Я саркастически изогнулся, превратившись на одну минуту в дешевенького Мефистофеля, который торгует болотными звездами и нарисованными глазами. Кто устоит перед подобной витриной? Души, да, именно души выкладывайте на прилавок кассы, уважаемые граждане — другая валюта здесь хождения не имеет!
— А Диди? Как же Диди?..
— Дурак! Разве моя командировка этого требует?..

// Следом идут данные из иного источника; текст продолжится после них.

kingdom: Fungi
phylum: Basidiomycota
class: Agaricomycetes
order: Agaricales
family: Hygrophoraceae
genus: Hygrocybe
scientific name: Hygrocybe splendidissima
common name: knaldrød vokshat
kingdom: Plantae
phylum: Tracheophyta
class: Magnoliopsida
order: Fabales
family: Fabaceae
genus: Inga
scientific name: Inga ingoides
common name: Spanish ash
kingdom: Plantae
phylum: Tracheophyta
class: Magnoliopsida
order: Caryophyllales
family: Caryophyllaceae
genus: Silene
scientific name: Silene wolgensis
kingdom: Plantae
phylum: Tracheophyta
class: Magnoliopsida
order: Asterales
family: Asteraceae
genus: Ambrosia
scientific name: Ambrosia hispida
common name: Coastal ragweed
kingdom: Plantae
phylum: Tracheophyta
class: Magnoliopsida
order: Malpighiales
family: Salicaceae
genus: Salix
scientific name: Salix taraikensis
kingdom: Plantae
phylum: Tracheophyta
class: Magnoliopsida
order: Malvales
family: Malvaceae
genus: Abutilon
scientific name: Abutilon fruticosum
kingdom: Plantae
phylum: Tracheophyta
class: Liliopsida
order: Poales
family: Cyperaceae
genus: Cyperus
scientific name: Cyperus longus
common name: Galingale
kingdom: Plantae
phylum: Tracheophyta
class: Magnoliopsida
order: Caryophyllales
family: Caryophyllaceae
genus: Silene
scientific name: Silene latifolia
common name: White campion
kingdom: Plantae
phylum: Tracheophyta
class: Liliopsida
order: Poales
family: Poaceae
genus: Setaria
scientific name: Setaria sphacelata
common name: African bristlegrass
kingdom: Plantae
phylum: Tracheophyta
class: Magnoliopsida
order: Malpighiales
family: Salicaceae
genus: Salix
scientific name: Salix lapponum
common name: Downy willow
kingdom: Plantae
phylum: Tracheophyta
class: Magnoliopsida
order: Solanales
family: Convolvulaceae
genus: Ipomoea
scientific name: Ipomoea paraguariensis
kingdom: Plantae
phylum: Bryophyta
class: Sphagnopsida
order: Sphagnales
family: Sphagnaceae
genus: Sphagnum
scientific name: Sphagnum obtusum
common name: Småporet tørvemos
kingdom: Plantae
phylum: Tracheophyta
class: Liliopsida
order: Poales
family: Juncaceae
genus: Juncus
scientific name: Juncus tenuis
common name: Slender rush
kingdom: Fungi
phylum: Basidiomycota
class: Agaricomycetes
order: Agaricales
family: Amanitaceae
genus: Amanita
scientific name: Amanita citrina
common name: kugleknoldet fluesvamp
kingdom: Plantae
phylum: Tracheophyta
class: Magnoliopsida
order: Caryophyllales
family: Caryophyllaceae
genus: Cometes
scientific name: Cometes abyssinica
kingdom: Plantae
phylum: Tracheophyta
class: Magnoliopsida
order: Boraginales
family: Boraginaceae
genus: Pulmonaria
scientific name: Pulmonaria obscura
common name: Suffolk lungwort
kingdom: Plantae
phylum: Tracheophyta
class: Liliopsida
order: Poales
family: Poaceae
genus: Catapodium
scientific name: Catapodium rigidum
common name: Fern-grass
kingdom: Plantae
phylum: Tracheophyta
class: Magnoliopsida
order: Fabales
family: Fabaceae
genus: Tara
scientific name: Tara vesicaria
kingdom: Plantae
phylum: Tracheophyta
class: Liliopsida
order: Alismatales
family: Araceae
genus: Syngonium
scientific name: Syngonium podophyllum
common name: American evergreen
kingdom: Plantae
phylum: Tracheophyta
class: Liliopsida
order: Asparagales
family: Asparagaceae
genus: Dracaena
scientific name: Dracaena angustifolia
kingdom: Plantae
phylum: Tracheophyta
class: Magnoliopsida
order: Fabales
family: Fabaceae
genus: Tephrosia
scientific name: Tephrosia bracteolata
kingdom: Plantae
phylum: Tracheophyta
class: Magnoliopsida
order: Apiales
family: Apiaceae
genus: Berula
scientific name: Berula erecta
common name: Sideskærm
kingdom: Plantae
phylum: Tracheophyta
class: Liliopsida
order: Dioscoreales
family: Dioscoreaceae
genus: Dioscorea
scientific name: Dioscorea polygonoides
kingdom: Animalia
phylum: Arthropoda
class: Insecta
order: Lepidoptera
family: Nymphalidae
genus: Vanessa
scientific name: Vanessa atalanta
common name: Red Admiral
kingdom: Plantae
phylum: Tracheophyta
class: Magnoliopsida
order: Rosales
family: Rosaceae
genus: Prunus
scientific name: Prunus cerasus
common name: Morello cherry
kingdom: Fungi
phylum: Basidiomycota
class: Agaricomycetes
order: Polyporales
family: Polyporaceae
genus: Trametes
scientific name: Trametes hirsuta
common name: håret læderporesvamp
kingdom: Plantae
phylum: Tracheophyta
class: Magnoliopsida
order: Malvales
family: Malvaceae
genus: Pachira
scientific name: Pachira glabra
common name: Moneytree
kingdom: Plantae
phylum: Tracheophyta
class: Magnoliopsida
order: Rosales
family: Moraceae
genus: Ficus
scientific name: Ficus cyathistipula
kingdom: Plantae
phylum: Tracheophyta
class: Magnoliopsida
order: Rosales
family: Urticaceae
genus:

Взбешенный, он не стал со мной больше беседовать. Куплен или не куплен названный товар, осталось невыясненным. Уходя, он дал мне большой желтый конверт, тщательно запечатанный — „сохраните“. Что в кем? Документы или младенческая душа? Куда он у шел — укладывать скромные пожитки в потрепанный чемодан или же глушить печаль коньяком среди окаянного реквиема десяти негров?
В смущении подошел я к окошку. Я призывал зиму, снег, холодильник честности и успокоительный абрис замерзающего на посту тулупа. Но улица обдала меня влажным жаром политого асфальта и заплаканных щек. Внизу сновали тысячи лунатиков, притягиваемые электрическими иероглифами и расширенными зрачками. Они не шагали, но плыли среди огней, гвоздик и франков. Зеленый шар дежурной аптеки обливал их ядовитыми кислотами и Летой. За стойками бритые барманы взбивали щемящие душу коктейли и яичную неврастению. Толпа ползла медленно, как гусеница. Полицейский комиссариат регистрировал преступления. Льда же нигде не было. Весь лед давно уже проглотили безумцы, изнывающие от ревности или от изжоги. Лед был только в морге, добрый крепкий лед, припасенный заботливыми домоводами. Он ограждал трупы от разложения и во всем городе только трупы выглядели хорошо, приличные, честные трупы.
Это, кажется, шляпа Юра?.. Теневое множество быстро вобрало его в себя. Он плыл. Куда? В бар? В аптеку? Или в морг?